In Dallas, Texas, the family man Ben Garvey (Paul Walker) is on probation but he is a hard worker of the Fort Garry Brewery Company and lives a simple life with his beloved wife Lisa (Piper Perabo) and their daughter Katie. When his probation period finishes, Ben's brother Rick visits him after being released from prison and invites Ben to heist 12 kg of gold in dust from a laboratory. Ben refuses the invitation but he is fired from his job because of his record; he decides to join Ricky and his partner Phelps in the robbery. However things go wrong and Ricky, Phelps and a security guard die in the heist and Ben is sentenced to death for the murders. After his execution through lethal injection, Ben awakes working as housekeeper of the Monte Angel community in Dundee, Oregon, for Father Ezra, who explains to him that his past life is gone and now he is having a second chance to live again. As time goes on, and with a wife and daughter left behind, he wonders whether he has truly cheated death or if he has become part of a far more sinister plan.
If by the last 20 minutes of a movie you still don’t know where it’s going, you’d probably be hoping that the final revelation had better be worth your time. The Lazarus Project is one such movie- its title an obvious Biblical reference to Lazarus, the man resurrected by Jesus accounted in the Gospel of John.
The person here restored to life is Ben Garvey, sentenced to death for a robbery attempt gone awry in which three people were killed. After his execution by lethal injection, Ben miraculously finds himself alive in the Monte Angel community in a small town as the groundskeeper. Why is he alive? What are those mysterious people he sees around town? What about the other supposed insane inmates locked up in one of the buildings?
By the 70-minute mark you still won’t have much of an answer to any of those questions; or much of a clue how the movie is going to end. That’s not to say that it’s a bad thing. Based on a story by Evan Astrowsky, first-time director John Glenn (better known as the screenwriter of last year’s Eagle Eye) does a competent job building up the suspense up to this point, keeping you intrigued with the possibility of a more sinister conspiracy behind the seemingly placid community.
What’s admirable is how John Glenn, who also wrote the screenplay for this movie, nicely develops the character of Ben Garvey so you care for his predicament. Here is a man who only wants to have a happy fulfilling life with his family but is forced to turn once again to a life of crime after he is sacked from his job because of his criminal record. And in what is easily one of his best performances, Paul Walker makes you genuinely care for what his character is going through.
Unfortunately when the big reveal comes along, it ends up being less than satisfying. The twist lacks the impact that you hope for, and though it still is affecting, it is less so than what you would expect. Yes, for all the anticipation the movie kept you under for much of its runtime, you’re likely to be wishing for something more rewarding at the end, something I doubt you’ll find at the end of The Lazarus Project.

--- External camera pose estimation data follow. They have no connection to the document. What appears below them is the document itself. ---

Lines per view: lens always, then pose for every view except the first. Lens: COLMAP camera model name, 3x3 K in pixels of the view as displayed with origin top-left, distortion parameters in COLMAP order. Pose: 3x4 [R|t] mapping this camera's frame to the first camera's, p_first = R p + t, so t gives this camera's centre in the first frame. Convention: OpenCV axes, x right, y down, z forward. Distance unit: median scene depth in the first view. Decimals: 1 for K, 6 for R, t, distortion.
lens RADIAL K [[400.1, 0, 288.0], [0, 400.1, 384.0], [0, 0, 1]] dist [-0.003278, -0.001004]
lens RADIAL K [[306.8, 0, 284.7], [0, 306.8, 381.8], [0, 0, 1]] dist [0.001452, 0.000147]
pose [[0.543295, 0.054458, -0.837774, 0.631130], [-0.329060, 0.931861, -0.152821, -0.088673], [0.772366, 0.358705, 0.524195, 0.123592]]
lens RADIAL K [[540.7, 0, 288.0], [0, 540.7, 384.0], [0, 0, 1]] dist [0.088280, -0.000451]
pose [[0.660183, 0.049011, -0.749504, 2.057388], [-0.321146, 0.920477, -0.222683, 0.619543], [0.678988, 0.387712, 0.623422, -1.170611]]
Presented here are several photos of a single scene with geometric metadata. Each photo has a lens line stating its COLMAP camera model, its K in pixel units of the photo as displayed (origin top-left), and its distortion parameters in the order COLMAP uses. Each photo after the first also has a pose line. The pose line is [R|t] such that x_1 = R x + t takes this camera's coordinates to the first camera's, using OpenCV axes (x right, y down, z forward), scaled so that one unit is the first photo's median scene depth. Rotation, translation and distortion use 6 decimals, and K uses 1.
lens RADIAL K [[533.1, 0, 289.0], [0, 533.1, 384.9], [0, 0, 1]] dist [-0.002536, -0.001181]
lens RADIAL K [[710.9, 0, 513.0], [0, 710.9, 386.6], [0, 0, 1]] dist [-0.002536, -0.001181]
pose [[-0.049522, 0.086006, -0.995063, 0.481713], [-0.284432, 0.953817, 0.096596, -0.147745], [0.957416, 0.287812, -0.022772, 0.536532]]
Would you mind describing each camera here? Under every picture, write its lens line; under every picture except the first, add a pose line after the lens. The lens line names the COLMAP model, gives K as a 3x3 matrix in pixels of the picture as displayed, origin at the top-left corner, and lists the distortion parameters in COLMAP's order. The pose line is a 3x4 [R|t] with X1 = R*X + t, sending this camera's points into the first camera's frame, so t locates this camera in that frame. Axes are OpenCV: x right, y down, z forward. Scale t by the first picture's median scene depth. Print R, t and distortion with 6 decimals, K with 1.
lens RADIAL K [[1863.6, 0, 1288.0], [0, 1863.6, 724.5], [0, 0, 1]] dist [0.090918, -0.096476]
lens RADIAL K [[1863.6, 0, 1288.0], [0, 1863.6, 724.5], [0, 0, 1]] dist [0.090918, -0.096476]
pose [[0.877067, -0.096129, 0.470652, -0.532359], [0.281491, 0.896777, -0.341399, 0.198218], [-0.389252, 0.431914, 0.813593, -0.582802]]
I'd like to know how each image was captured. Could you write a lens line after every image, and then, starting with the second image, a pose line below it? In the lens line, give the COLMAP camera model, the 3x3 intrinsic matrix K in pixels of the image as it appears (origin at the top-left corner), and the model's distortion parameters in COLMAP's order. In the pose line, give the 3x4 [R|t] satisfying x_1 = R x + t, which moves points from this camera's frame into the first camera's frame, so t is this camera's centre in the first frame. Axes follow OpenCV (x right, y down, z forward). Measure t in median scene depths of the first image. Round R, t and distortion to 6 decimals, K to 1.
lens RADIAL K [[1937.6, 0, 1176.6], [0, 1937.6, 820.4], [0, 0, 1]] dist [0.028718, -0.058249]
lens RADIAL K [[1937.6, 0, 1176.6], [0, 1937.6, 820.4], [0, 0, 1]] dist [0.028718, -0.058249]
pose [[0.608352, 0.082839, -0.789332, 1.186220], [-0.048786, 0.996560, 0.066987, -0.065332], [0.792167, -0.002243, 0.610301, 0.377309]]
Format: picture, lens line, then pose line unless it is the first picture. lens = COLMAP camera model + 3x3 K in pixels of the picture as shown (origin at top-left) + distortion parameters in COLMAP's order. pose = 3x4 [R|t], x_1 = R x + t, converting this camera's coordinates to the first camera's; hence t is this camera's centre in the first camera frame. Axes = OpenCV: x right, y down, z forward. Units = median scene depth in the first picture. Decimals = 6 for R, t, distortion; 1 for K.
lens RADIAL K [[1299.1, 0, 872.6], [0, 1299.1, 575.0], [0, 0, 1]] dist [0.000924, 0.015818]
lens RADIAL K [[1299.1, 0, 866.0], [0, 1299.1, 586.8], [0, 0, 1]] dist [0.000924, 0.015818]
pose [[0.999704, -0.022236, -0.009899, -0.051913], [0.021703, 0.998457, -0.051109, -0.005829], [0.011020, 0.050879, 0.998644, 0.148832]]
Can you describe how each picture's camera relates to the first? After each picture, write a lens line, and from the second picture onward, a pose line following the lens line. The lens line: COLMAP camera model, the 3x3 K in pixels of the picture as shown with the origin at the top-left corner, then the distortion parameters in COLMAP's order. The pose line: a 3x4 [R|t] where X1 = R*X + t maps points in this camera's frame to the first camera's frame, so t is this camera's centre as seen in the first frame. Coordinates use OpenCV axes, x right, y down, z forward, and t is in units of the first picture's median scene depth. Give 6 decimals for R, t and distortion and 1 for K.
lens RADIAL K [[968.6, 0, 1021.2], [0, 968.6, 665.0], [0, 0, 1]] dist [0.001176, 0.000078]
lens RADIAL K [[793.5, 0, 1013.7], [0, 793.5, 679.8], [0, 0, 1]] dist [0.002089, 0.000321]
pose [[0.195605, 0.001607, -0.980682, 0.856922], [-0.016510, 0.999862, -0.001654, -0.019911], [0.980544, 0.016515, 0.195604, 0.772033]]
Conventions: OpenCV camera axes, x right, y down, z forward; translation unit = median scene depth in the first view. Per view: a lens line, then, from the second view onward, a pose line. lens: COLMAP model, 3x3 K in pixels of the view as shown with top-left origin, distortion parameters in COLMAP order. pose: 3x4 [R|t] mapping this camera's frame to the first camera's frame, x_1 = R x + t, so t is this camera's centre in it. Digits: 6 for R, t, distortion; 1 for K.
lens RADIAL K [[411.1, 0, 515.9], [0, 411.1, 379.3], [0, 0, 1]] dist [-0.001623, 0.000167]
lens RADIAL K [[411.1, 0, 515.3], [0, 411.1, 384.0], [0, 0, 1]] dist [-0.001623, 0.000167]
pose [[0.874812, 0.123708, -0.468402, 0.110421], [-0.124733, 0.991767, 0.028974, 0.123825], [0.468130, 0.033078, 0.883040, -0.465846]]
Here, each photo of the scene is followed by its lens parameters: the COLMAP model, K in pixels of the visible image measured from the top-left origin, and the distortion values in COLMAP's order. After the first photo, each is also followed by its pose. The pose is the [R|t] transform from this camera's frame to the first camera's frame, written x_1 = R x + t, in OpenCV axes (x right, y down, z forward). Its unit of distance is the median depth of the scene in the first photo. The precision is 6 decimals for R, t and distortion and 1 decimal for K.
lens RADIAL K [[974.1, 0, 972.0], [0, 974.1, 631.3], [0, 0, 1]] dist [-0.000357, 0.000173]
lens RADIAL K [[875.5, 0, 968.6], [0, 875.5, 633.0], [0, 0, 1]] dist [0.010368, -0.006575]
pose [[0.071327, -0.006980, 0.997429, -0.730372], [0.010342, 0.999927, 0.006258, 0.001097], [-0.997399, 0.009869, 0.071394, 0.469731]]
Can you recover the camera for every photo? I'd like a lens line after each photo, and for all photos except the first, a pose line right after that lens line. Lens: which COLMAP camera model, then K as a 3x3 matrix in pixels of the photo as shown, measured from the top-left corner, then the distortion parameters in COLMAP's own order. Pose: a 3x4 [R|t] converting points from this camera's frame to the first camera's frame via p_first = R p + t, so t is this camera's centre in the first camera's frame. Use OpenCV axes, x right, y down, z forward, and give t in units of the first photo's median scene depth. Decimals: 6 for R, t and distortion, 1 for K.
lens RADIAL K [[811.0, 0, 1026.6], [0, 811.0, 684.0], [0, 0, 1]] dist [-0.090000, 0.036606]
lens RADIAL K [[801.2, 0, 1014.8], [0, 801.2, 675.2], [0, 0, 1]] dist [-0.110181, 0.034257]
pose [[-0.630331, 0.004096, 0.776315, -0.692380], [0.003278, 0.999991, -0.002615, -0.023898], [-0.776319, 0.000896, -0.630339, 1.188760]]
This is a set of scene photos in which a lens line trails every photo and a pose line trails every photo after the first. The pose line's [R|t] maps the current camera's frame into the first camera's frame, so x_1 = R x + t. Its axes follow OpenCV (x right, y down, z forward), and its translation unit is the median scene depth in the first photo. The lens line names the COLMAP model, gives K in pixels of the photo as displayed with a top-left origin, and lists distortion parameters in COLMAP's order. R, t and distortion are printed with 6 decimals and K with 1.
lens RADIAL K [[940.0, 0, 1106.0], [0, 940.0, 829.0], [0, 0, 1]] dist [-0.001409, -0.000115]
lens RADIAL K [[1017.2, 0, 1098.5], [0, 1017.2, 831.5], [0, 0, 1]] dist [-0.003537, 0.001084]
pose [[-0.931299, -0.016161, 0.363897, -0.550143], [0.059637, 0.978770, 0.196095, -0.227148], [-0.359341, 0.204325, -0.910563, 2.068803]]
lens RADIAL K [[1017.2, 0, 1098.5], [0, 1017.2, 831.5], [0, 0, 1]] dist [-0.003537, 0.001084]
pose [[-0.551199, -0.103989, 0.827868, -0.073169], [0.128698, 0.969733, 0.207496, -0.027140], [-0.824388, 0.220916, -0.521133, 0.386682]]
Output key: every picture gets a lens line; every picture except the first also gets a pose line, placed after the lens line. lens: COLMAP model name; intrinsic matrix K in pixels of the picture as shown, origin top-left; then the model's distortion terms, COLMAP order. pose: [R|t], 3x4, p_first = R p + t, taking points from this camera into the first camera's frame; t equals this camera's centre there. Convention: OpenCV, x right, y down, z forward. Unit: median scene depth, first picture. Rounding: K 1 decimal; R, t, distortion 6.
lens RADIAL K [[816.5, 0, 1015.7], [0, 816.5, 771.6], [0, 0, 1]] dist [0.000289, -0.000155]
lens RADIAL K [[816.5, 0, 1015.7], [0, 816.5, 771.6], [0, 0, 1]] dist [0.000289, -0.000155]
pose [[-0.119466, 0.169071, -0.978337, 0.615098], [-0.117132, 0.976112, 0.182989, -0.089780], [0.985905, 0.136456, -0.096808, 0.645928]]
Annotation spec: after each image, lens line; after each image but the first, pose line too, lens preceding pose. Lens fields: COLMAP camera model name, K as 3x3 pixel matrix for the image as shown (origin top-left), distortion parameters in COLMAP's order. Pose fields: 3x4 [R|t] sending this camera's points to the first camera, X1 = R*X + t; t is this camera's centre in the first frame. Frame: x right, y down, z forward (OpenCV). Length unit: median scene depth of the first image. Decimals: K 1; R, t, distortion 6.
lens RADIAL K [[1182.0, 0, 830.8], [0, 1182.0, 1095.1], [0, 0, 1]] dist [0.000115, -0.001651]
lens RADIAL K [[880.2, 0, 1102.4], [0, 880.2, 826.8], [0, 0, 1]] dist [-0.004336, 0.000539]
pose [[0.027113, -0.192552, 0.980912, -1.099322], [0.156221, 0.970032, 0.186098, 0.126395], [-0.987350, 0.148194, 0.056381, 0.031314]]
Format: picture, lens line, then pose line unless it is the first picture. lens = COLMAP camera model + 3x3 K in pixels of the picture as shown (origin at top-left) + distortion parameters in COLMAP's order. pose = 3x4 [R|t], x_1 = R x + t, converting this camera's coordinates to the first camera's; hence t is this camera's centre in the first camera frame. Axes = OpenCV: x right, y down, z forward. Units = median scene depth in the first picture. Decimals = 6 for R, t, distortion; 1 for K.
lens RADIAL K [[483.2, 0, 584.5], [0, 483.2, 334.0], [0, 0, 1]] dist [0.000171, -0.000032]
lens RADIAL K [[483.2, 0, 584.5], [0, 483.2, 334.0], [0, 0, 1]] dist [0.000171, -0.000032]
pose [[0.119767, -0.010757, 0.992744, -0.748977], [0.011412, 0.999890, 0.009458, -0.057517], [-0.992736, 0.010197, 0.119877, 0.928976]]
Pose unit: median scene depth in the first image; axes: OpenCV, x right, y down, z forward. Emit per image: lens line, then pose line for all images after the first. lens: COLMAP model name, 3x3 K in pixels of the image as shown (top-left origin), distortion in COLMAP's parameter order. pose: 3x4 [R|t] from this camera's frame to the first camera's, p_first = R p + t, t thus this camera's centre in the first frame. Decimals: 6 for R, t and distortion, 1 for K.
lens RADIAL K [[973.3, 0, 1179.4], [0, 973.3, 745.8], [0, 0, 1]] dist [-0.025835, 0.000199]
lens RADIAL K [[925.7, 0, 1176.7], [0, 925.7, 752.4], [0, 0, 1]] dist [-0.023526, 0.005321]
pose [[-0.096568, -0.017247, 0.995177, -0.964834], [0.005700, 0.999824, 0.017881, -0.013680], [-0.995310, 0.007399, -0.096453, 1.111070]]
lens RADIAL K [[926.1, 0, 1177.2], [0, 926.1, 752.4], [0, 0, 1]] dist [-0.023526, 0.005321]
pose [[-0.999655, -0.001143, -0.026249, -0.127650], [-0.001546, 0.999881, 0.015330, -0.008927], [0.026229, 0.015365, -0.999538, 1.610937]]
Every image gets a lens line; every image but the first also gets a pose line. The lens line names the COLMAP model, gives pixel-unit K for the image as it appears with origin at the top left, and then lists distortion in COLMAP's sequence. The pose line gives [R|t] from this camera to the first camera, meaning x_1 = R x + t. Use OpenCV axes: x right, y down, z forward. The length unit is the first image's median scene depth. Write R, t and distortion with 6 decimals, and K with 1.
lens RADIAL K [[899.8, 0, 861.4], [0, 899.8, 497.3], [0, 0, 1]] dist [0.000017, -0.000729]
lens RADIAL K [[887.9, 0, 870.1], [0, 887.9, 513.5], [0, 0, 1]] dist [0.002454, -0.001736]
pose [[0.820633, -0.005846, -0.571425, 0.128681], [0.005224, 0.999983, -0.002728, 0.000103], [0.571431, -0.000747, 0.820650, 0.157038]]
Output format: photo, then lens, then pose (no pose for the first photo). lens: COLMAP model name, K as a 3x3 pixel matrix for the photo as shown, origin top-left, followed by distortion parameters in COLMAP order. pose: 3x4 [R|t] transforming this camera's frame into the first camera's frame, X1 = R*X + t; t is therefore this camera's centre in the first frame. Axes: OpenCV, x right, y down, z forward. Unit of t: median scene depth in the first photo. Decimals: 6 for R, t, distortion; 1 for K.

It’s little wonder then why this Paul Walker movie skipped a theatrical release- despite boasting a fine performance by the good-looking blond-haired, blue-eyed actor. This is a psychological thriller that keeps you wanting more throughout its duration, and leaves you the same way when it ends.
There are no special features on this DVD.
The disc’s visual transfer looks good. Surprisingly, the Dolby 2.0 audio track holds up quite nicely during Brian Tyler’s atmospheric score especially if you can put your system on surround.